The Fallout: Winners and Losers
The disparity in compliance between Google and Booking.com has created clear winners and losers. OTAs, buoyed by Google’s reduced ability to prioritize supplier links, have emerged as the primary beneficiaries. Meanwhile, small and independent hotels face rising distribution costs and declining direct bookings.
This imbalance jeopardizes the DMA’s foundational goals. Rather than fostering competition and transparency, the uneven application of the regulation has amplified existing disparities: Google’s stringent compliance has, paradoxically, weakened its competitive position relative to OTAs, while Booking.com‘s superficial changes underscore the need for stricter oversight.
In Google’s own words:
“We acknowledge that the DMA requires some significant changes to our online services in Europe—but we do not believe that the end goal is to prevent search engines from innovating and competing […] This would prevent Google from showing people useful information like prices and ratings.”
As part of its efforts to comply with the DMA, Google recently tested the removal of certain hotel features from search results in Germany, Belgium, and Estonia. These features included maps showing hotel locations and results beneath them, reverting to a simpler list of website links—a return to the old “ten blue links” format. While initially a temporary test, Google shared the results last week, and as expected, they painted a concerning picture.
According to Oliver Bethell, Google’s Head of EMEA Legal, the test revealed the following:
- User Dissatisfaction: Users were less satisfied with their search results, requiring more searches to find suitable hotels. Many gave up entirely, failing to find what they were looking for.
- Traffic Impact: Overall traffic to hotels and intermediary sites declined, with hotels being the hardest hit. European hotels saw a traffic drop of over 10%, affecting hundreds of thousands of properties. Meanwhile, traffic to intermediary sites remained largely flat.

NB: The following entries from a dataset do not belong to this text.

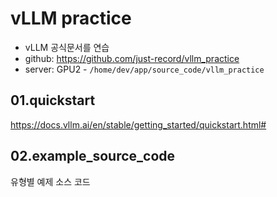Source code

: # vLLM practice

- vLLM 공식문서를 연습
- github: <https://github.com/just-record/vllm_practice>
- server: GPU2 - `/home/dev/app/source_code/vllm_practice`

## 01.quickstart

<https://docs.vllm.ai/en/stable/getting_started/quickstart.html#>

## 02.example_source_code

유형별 예제 소스 코드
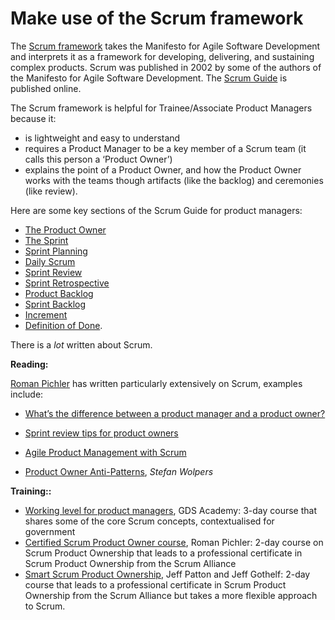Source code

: # Make use of the Scrum framework

The [Scrum framework](https://www.scrumguides.org/scrum-guide.html) takes the Manifesto for Agile Software Development and interprets it as a framework for developing, delivering, and sustaining complex products. Scrum was published in 2002 by some of the authors of the Manifesto for Agile Software Development. The [Scrum Guide](https://www.scrumguides.org/scrum-guide.html) is published online. 

The Scrum framework is helpful for Trainee/Associate Product Managers because it:

- is lightweight and easy to understand
- requires a Product Manager to be a key member of a Scrum team (it calls this person a ‘Product Owner’)
- explains the point of a Product Owner, and how the Product Owner works with the teams though artifacts (like the backlog) and ceremonies (like review).

Here are some key sections of the Scrum Guide for product managers:

- [The Product Owner](https://www.scrumguides.org/scrum-guide.html#team-po)
- [The Sprint](https://www.scrumguides.org/scrum-guide.html#events-sprint)
- [Sprint Planning](https://www.scrumguides.org/scrum-guide.html#events-planning)
- [Daily Scrum](https://www.scrumguides.org/scrum-guide.html#events-daily)
- [Sprint Review](https://www.scrumguides.org/scrum-guide.html#events-review)
- [Sprint Retrospective](https://www.scrumguides.org/scrum-guide.html#events-retro)
- [Product Backlog](https://www.scrumguides.org/scrum-guide.html#artifacts-productbacklog)
- [Sprint Backlog](https://www.scrumguides.org/scrum-guide.html#artifacts-sprintbacklog)
- [Increment](https://www.scrumguides.org/scrum-guide.html#artifacts-increment)
- [Definition of Done](https://www.scrumguides.org/scrum-guide.html#artifact-transparency-done).

There is a _lot_ written about Scrum.

**Reading:**

[Roman Pichler](https://www.romanpichler.com/blog/) has written particularly extensively on Scrum, examples include:

- [What’s the difference between a product manager and a product owner?](https://www.romanpichler.com/blog/product-manager-vs-product-owner/)
- [Sprint review tips for product owners](http://www.romanpichler.com/blog/sprint-review-tips-for-product-owners/)
- [Agile Product Management with Scrum](https://www.romanpichler.com/romans-books/agile-product-management-with-scrum/)

- [Product Owner Anti-Patterns](https://age-of-product.com/product-owner-anti-patterns/), *Stefan Wolpers*

**Training::**

- [Working level for product managers](https://www.gov.uk/guidance/working-level-for-product-managers-course-description), GDS Academy: 3-day course that shares some of the core Scrum concepts, contextualised for government
- [Certified Scrum Product Owner course](https://www.romanpichler.com/training-courses/certified-scrum-product-owner-course/), Roman Pichler: 2-day course on Scrum Product Ownership that leads to a professional certificate in Scrum Product Ownership from the Scrum Alliance
- [Smart Scrum Product Ownership](https://www.eventbrite.com/o/jeff-gothelf-amp-jeff-patton-10943943076), Jeff Patton and Jeff Gothelf: 2-day course that leads to a professional certificate in Scrum Product Ownership from the Scrum Alliance but takes a more flexible approach to Scrum.
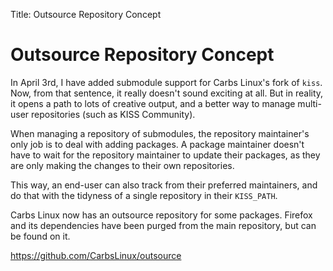 Title: Outsource Repository Concept

Outsource Repository Concept
============================

In April 3rd, I have added submodule support for Carbs
Linux's fork of `kiss`. Now, from that sentence, it really
doesn't sound exciting at all. But in reality, it opens a
path to lots of creative output, and a better way to manage
multi-user repositories (such as KISS Community).

When managing a repository of submodules, the repository
maintainer's only job is to deal with adding packages.
A package maintainer doesn't have to wait for the repository
maintainer to update their packages, as they are only making
the changes to their own repositories.

This way, an end-user can also track from their preferred
maintainers, and do that with the tidyness of a single repository
in their `KISS_PATH`.

Carbs Linux now has an outsource repository for some packages.
Firefox and its dependencies have been purged from the main repository,
but can be found on it.

<https://github.com/CarbsLinux/outsource>

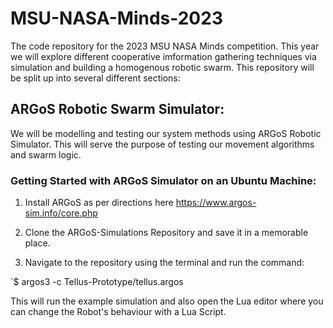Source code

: # MSU-NASA-Minds-2023
The code repository for the 2023 MSU NASA Minds competition. This year we will explore different cooperative imformation gathering techniques via simulation and building a homogenous robotic swarm. This repository will be split up into several different sections:

## ARGoS Robotic Swarm Simulator: 

We will be modelling and testing our system methods using ARGoS Robotic Simulator. This will serve the purpose of testing our movement algorithms and swarm logic.  

### Getting Started with ARGoS Simulator on an Ubuntu Machine:

1. Install ARGoS as per directions here https://www.argos-sim.info/core.php 

2. Clone the ARGoS-Simulations Repository and save it in a memorable place. 

3. Navigate to the repository using the terminal and run the command:

  `$ argos3 -c  Tellus-Prototype/tellus.argos

This will run the example simulation and also open the Lua editor where you can change the Robot's behaviour with a Lua Script.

In response to these findings, Google has stopped the test, citing the negative implications for both users and businesses. Bethell highlighted that the changes already implemented to comply with the DMA have diverted significant traffic from hotels to intermediaries, effectively raising costs for consumers. The test results further demonstrate that removing hotel features entirely would create a lose-lose scenario for users and European businesses alike.
Google has expressed its concerns directly to the European Commission, emphasizing the need for a more balanced approach to DMA compliance that avoids harming consumers and the industry. For now, Google will continue to engage with regulators, but the test results underscore the risks of overregulation and the unintended consequences it can bring to the travel and hospitality sector.
The paradox here is glaring, and hospitality industry is left grappling with the unintended consequences of well-meaning but uneven regulation.
I’ve said it before, and will say it again: many hoteliers are beginning to see the Digital Markets Act for what it truly is—a Disaster Marketing Act.